Peguei em minhas mãos o celular, e fiquei olhando para ele por alguns instantes, em dúvida se ligava para ela de novo ou não. Mas, como saber se ela não desligaria na minha cara novamente ou se ao menos atenderia o meu chamado. Se fosse para falar com ela, deveria ser cara a cara, deste modo, era impossível me ignorar. Precisava de uma resposta, e não descansaria até encontrá-la.
“Poderia ir até a casa dela amanhã mesmo” – começava a planejar – perguntaria a ela tudo o que gostaria de saber. Tinha esperança de uma solução, em conjunto, poderíamos resolver tudo aquilo. Com a mente divagando para muitos lados, acreditava também na hipótese de tudo não passar de um mal-entendido, mesmo sendo muito estranho tudo aquilo.

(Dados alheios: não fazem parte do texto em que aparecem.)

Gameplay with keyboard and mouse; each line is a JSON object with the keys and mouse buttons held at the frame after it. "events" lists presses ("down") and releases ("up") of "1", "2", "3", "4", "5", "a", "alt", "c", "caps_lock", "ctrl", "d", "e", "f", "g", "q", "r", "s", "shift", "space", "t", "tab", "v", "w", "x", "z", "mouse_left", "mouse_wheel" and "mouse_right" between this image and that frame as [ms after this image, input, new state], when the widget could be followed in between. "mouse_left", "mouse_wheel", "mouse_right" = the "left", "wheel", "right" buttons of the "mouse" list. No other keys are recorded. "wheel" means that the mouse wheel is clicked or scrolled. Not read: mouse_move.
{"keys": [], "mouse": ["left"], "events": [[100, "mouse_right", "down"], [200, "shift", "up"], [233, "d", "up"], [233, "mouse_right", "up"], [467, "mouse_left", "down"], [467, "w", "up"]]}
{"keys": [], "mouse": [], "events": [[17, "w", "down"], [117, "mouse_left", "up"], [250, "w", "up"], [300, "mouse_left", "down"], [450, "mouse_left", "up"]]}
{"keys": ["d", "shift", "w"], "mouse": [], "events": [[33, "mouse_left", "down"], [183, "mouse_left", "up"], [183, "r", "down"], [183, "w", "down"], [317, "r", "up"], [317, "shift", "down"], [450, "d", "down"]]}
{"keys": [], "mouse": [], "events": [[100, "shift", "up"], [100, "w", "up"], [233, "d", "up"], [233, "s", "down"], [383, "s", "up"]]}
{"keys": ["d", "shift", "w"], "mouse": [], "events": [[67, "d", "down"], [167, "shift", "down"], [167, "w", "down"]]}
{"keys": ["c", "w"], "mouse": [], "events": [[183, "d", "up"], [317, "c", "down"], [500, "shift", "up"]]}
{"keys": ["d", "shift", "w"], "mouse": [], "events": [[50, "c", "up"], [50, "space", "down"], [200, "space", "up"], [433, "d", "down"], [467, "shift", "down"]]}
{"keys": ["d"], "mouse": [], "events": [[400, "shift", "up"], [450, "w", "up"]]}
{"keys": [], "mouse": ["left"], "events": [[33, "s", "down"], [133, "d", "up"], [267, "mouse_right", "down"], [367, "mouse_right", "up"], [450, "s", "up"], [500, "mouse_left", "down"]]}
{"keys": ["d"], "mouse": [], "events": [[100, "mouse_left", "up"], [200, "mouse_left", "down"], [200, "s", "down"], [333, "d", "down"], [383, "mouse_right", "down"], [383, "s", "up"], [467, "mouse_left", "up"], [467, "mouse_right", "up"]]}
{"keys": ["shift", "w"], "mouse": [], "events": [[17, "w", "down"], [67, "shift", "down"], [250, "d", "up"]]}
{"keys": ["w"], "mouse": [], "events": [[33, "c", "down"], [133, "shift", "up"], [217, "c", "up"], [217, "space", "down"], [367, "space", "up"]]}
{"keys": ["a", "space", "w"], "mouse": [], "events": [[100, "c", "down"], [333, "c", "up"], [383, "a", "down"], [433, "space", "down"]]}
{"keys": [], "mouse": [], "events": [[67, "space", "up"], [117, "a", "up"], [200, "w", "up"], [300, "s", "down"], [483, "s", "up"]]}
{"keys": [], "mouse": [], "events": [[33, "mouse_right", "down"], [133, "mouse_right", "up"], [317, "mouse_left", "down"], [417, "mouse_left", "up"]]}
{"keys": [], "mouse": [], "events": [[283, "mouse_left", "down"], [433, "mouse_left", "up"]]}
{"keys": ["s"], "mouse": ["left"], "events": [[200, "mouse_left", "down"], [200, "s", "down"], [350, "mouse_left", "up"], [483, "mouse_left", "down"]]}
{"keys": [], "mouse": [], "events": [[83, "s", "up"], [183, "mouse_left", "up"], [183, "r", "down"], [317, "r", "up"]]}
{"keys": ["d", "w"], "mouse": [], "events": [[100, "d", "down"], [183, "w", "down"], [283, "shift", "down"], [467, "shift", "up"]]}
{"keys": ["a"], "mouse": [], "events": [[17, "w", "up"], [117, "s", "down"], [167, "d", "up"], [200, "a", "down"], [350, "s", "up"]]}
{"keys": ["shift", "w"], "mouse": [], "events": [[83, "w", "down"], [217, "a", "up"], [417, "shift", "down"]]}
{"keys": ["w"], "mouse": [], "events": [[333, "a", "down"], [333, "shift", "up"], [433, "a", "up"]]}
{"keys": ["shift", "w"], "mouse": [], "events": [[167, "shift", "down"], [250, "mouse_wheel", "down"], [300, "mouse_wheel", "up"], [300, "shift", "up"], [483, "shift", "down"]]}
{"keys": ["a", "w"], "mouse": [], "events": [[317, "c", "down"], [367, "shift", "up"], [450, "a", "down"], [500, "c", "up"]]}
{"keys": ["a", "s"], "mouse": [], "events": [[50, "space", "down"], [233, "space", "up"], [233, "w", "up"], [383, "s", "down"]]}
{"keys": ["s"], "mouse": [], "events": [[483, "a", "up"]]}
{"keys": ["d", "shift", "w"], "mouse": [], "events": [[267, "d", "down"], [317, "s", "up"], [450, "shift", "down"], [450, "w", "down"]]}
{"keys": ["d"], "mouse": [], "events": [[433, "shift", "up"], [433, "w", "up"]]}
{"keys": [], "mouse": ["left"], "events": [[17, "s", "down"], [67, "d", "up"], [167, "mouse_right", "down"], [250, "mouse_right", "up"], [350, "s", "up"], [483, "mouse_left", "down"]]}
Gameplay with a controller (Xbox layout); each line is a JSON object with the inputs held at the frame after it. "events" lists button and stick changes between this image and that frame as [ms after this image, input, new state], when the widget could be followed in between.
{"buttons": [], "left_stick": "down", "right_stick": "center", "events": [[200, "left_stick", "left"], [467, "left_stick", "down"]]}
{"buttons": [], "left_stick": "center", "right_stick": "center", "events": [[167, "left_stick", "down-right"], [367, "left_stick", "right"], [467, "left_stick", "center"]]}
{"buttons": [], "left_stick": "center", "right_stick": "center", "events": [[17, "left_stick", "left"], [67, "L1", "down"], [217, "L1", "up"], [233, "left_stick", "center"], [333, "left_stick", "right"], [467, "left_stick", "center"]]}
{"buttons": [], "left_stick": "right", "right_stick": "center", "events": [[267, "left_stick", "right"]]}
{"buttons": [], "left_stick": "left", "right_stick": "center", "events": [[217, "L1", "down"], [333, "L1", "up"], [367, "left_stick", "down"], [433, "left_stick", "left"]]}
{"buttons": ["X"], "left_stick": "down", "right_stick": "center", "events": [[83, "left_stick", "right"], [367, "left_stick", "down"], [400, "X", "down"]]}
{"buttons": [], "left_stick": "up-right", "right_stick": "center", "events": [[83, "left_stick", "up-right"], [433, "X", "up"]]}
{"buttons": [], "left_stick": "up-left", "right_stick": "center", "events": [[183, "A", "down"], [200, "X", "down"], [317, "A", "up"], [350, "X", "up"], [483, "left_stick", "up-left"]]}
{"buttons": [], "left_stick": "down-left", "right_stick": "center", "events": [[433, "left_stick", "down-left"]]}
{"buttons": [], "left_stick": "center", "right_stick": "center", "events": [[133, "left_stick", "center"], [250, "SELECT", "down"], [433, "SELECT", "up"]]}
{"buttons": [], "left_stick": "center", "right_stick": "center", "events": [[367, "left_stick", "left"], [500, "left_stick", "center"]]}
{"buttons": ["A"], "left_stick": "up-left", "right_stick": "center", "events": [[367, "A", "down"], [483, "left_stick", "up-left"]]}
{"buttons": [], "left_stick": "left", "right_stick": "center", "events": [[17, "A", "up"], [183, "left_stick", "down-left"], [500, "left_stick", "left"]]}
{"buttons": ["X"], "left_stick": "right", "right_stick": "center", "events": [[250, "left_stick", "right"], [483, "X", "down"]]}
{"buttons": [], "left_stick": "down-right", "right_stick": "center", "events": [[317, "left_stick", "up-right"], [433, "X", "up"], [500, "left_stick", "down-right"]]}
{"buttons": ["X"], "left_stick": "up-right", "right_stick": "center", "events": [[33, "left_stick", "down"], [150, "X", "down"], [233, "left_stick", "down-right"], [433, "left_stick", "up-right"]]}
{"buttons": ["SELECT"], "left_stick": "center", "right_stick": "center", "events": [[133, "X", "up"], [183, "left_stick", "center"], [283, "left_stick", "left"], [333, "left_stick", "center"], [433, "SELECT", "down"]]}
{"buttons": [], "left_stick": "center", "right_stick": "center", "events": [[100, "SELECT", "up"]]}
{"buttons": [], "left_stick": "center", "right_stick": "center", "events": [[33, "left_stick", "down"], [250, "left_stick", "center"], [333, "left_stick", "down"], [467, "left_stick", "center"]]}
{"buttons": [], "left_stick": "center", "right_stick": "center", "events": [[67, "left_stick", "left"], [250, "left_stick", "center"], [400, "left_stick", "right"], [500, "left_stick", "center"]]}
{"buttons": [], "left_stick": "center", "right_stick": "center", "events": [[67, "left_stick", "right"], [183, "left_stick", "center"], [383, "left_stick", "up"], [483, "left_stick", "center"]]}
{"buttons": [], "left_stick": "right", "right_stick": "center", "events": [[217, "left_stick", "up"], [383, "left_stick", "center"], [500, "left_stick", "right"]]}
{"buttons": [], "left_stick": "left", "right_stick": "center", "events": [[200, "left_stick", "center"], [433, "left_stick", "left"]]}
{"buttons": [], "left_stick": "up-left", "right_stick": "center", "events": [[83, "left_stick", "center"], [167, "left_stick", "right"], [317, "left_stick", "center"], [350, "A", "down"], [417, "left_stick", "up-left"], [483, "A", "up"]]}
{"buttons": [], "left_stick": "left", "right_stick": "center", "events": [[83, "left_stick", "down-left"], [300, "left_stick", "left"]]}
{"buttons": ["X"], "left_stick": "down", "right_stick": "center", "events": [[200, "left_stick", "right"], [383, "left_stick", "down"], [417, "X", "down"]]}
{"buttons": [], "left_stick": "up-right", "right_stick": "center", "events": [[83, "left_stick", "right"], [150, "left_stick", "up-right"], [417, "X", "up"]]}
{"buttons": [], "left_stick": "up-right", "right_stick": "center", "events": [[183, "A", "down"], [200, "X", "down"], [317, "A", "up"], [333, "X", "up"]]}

Não demorou muito para que tomasse uma atitude, pois, já era certo de que não obteria paz, ficando deitado a divagar pelas ideias. Num pulo, saltei da cama, e corri para fora de casa. Precisava saber o que estava acontecendo, e precisava saber naquele momento! Nunca fui do tipo paciente, e sentia-me sufocado com a situação.
***
Praticamente, voei com meu carro da minha garagem até a casa de Aline, um pouco próximo dali, passando a Avenida Atibaia numa ruazinha modesta chamada Nilo Peçanha. Logo que cheguei aquele local carente de cor, paredes apenas rebocadas e rodeado por um muro alto, que também era cinza, e no centro um portão vermelho vinho, com a mesma rapidez, sai do automóvel e fui em direção a campainha, hesitei em tocar, mas não ousei voltar atrás.
Logo após tocar, ouvi passos que vinham em minha direção, acompanhado por uma voz que avisava já estar chegando. Era ela, e eu me sentia preparado, pois havia chegado o momento.